Memberikan gangguan kepada kaum muslimin di jalan adalah hal tercela. Terbayang oleh kita jika yang kita ganggu itu bukan cuma satu orang, bisa puluhan,bahkan ratusan, dan itu dilakukan setiap hari. Sungguh ini merupakan tabungan dosa yang terus bertumpuk setiap hari.
Contoh nyata hal ini adalah apa yang
dilakukan oleh sebagian orang dengan membuat hambatan di jalan umum
berupa gundukan yang lazim dikenal dengan sebutan POLISI TIDUR, .. saya
sendiri kurang setuju dengan sebutan ini, kenapa diberi nama seperti
itu, sebegitu berbahayakah polisi yang sedang tidur? harusnya penamaan
seperti itu dirubah, bahkan kalau bisa dihilangkan adanya rintangan
jalan umum yang seperti itu. Bukankah kita disuruh membuang duri dari
jalan, itu alasannya kenapa? Karena itu membahayakan pengguna jalan.

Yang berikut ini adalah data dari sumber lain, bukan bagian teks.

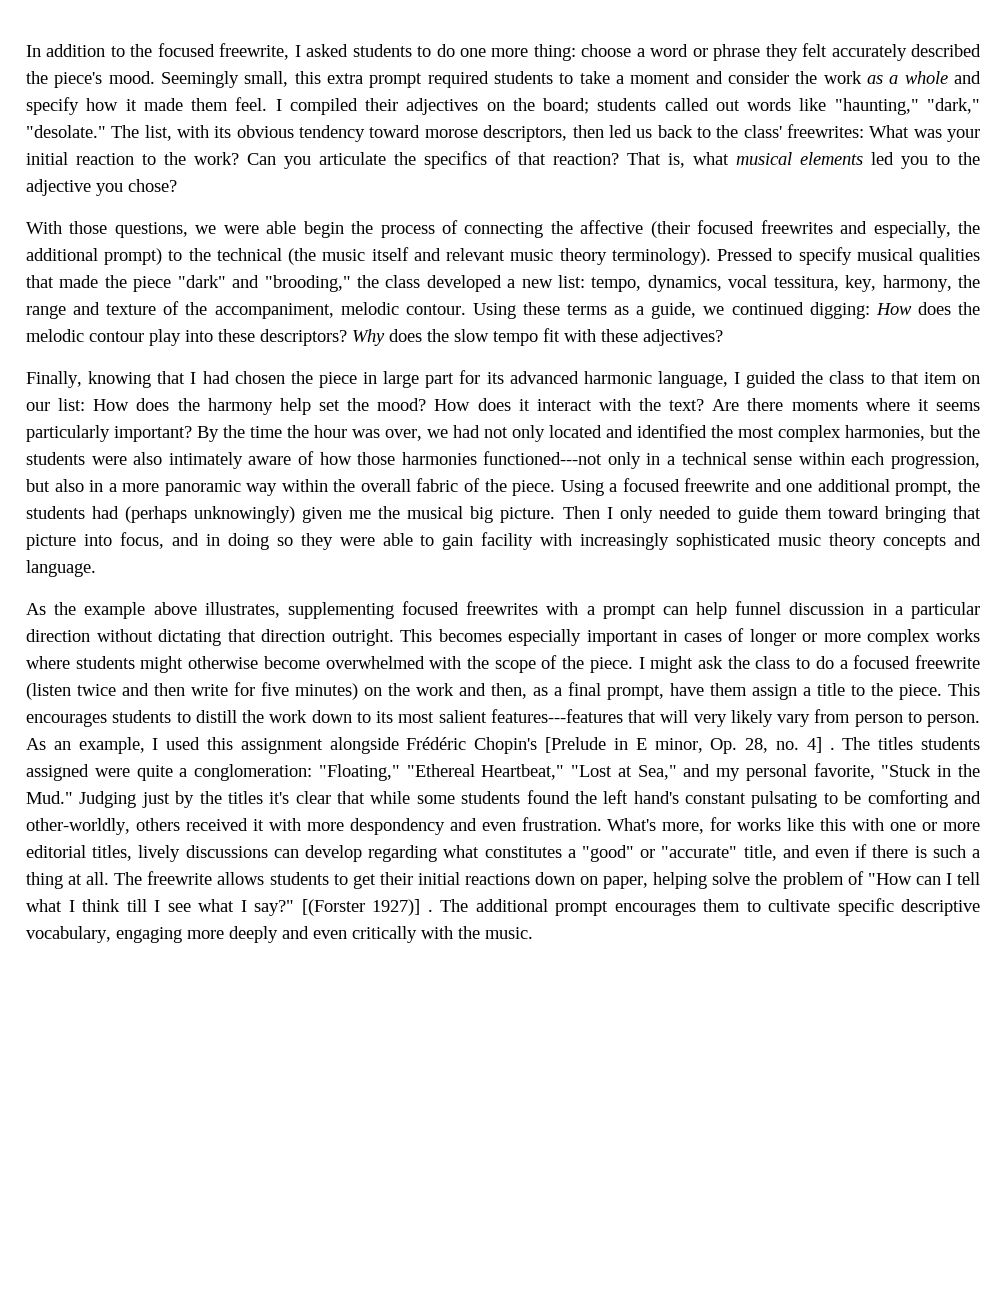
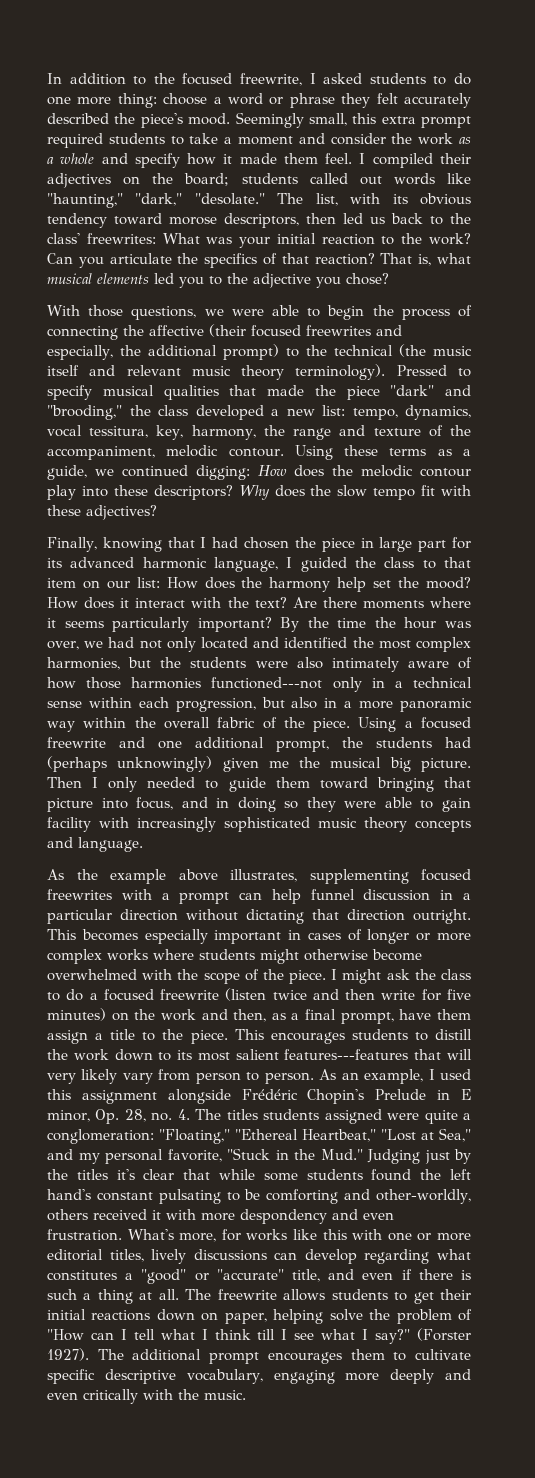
(297, 227) none -> [307,308,321,317] to
[545,737,607,753] [Prelude -> [375,1089,427,1100] Prelude
[806,737,835,753] 4] . -> [177,1109,190,1120] 4.
[301,899,433,916] [(Forster 1927)] . -> [417,1328,471,1341] [47,1348,89,1361] (Forster 1927).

Lalu apa bedannya dengan membuat duri
yang cukup besar, yaitu “polisi tidur” tersebut? Ada beberapa yang
beralasan diantaranya supaya pengguna jalan memperlambat laju
kendaraanya dikarenakan takut ada anggota keluarga yang tinggal didepan
rumah tersebut tertabrak, itu alasan klasik mereka.
Padahal kenyataannya adalah si pembuat
gangguan jalan tersebut malah sedang membahayakan ratusan bahkan bisa
jadi ribuan pengguna jalan umum yang melewati jalan tersebut. Tidak
adakah cara-cara yang lebih elegan dan bijak selain membuat gangguan di
jalan tersebut? Tentu ada, bisa dengan peringatan tulisan, atau
sosialisasi kepada pengguna jalan, bisa juga dengan teguran kepada
pengguna jalan umum tersebut.
Tidakkah si pembuat gangguan tersebut
berpikir, berapa orang yang lewat jalan tersebut dan terkena
gangguannya, ini adalah perbuatan kedzaliman, dan itu adalah dosa.
Mereka tidak sadar telah menabung dosa-dosa yang terus bertambah. Belum
lagi jika ada yang mengalami kecelakaan akibat gangguan tersebut.
Membuat gangguan seperti itu itu ibarat
mencegah terjadinya kecelakaan pada anggota keluarga si pembuat
gangguan tapi dengan cara membuat gangguan kepada pengguna jalan umum.
Ini adalah tindakan yang konyol dan bukan cara yang tepat dan bijak.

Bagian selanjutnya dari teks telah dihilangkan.